** TASK DESCRIPTION **
Please reproduce each listing below word for word, keeping every line and character unchanged.

** RECORDS FOR THE TASK **

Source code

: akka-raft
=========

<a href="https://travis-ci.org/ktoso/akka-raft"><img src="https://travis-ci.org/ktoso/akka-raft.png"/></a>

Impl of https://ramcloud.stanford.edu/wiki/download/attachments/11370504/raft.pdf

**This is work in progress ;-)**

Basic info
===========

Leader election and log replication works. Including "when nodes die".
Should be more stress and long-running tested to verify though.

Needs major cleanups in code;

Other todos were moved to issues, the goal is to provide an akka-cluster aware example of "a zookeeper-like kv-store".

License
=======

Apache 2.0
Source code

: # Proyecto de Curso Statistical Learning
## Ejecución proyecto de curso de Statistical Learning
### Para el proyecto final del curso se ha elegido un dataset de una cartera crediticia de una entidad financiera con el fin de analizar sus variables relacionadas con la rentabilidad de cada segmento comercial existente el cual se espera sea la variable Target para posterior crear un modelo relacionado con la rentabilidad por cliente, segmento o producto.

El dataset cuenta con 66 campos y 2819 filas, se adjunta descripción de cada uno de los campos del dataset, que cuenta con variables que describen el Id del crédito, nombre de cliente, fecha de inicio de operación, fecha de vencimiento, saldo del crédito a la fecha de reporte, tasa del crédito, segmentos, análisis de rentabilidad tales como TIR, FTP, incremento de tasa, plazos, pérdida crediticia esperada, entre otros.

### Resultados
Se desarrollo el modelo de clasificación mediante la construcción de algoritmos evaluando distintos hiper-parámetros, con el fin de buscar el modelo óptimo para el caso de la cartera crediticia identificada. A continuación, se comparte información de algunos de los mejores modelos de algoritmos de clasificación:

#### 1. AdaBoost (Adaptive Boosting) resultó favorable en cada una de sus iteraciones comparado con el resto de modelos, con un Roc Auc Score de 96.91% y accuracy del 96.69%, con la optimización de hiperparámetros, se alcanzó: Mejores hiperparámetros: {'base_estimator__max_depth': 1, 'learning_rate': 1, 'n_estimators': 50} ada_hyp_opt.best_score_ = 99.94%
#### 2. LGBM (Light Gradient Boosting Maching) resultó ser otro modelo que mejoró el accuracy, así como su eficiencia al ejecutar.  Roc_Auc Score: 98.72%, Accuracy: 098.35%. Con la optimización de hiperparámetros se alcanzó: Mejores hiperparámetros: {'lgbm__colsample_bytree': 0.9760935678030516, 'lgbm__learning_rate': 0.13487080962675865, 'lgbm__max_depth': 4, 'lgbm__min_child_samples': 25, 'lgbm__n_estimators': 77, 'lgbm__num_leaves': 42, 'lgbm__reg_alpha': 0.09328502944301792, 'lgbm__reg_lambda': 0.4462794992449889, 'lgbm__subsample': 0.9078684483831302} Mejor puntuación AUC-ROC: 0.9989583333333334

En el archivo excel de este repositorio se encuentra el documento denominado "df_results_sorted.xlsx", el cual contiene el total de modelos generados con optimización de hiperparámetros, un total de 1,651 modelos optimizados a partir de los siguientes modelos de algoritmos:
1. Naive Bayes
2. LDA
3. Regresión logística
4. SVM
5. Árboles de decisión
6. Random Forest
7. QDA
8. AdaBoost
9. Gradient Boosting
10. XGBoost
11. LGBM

** REPLY TO THE TASK **
Source code

: akka-raft
=========

<a href="https://travis-ci.org/ktoso/akka-raft"><img src="https://travis-ci.org/ktoso/akka-raft.png"/></a>

Impl of https://ramcloud.stanford.edu/wiki/download/attachments/11370504/raft.pdf

**This is work in progress ;-)**

Basic info
===========

Leader election and log replication works. Including "when nodes die".
Should be more stress and long-running tested to verify though.

Needs major cleanups in code;

Other todos were moved to issues, the goal is to provide an akka-cluster aware example of "a zookeeper-like kv-store".

License
=======

Apache 2.0
Source code

: # Proyecto de Curso Statistical Learning
## Ejecución proyecto de curso de Statistical Learning
### Para el proyecto final del curso se ha elegido un dataset de una cartera crediticia de una entidad financiera con el fin de analizar sus variables relacionadas con la rentabilidad de cada segmento comercial existente el cual se espera sea la variable Target para posterior crear un modelo relacionado con la rentabilidad por cliente, segmento o producto.

El dataset cuenta con 66 campos y 2819 filas, se adjunta descripción de cada uno de los campos del dataset, que cuenta con variables que describen el Id del crédito, nombre de cliente, fecha de inicio de operación, fecha de vencimiento, saldo del crédito a la fecha de reporte, tasa del crédito, segmentos, análisis de rentabilidad tales como TIR, FTP, incremento de tasa, plazos, pérdida crediticia esperada, entre otros.

### Resultados
Se desarrollo el modelo de clasificación mediante la construcción de algoritmos evaluando distintos hiper-parámetros, con el fin de buscar el modelo óptimo para el caso de la cartera crediticia identificada. A continuación, se comparte información de algunos de los mejores modelos de algoritmos de clasificación:

#### 1. AdaBoost (Adaptive Boosting) resultó favorable en cada una de sus iteraciones comparado con el resto de modelos, con un Roc Auc Score de 96.91% y accuracy del 96.69%, con la optimización de hiperparámetros, se alcanzó: Mejores hiperparámetros: {'base_estimator__max_depth': 1, 'learning_rate': 1, 'n_estimators': 50} ada_hyp_opt.best_score_ = 99.94%
#### 2. LGBM (Light Gradient Boosting Maching) resultó ser otro modelo que mejoró el accuracy, así como su eficiencia al ejecutar.  Roc_Auc Score: 98.72%, Accuracy: 098.35%. Con la optimización de hiperparámetros se alcanzó: Mejores hiperparámetros: {'lgbm__colsample_bytree': 0.9760935678030516, 'lgbm__learning_rate': 0.13487080962675865, 'lgbm__max_depth': 4, 'lgbm__min_child_samples': 25, 'lgbm__n_estimators': 77, 'lgbm__num_leaves': 42, 'lgbm__reg_alpha': 0.09328502944301792, 'lgbm__reg_lambda': 0.4462794992449889, 'lgbm__subsample': 0.9078684483831302} Mejor puntuación AUC-ROC: 0.9989583333333334

En el archivo excel de este repositorio se encuentra el documento denominado "df_results_sorted.xlsx", el cual contiene el total de modelos generados con optimización de hiperparámetros, un total de 1,651 modelos optimizados a partir de los siguientes modelos de algoritmos:
1. Naive Bayes
2. LDA
3. Regresión logística
4. SVM
5. Árboles de decisión
6. Random Forest
7. QDA
8. AdaBoost
9. Gradient Boosting
10. XGBoost
11. LGBM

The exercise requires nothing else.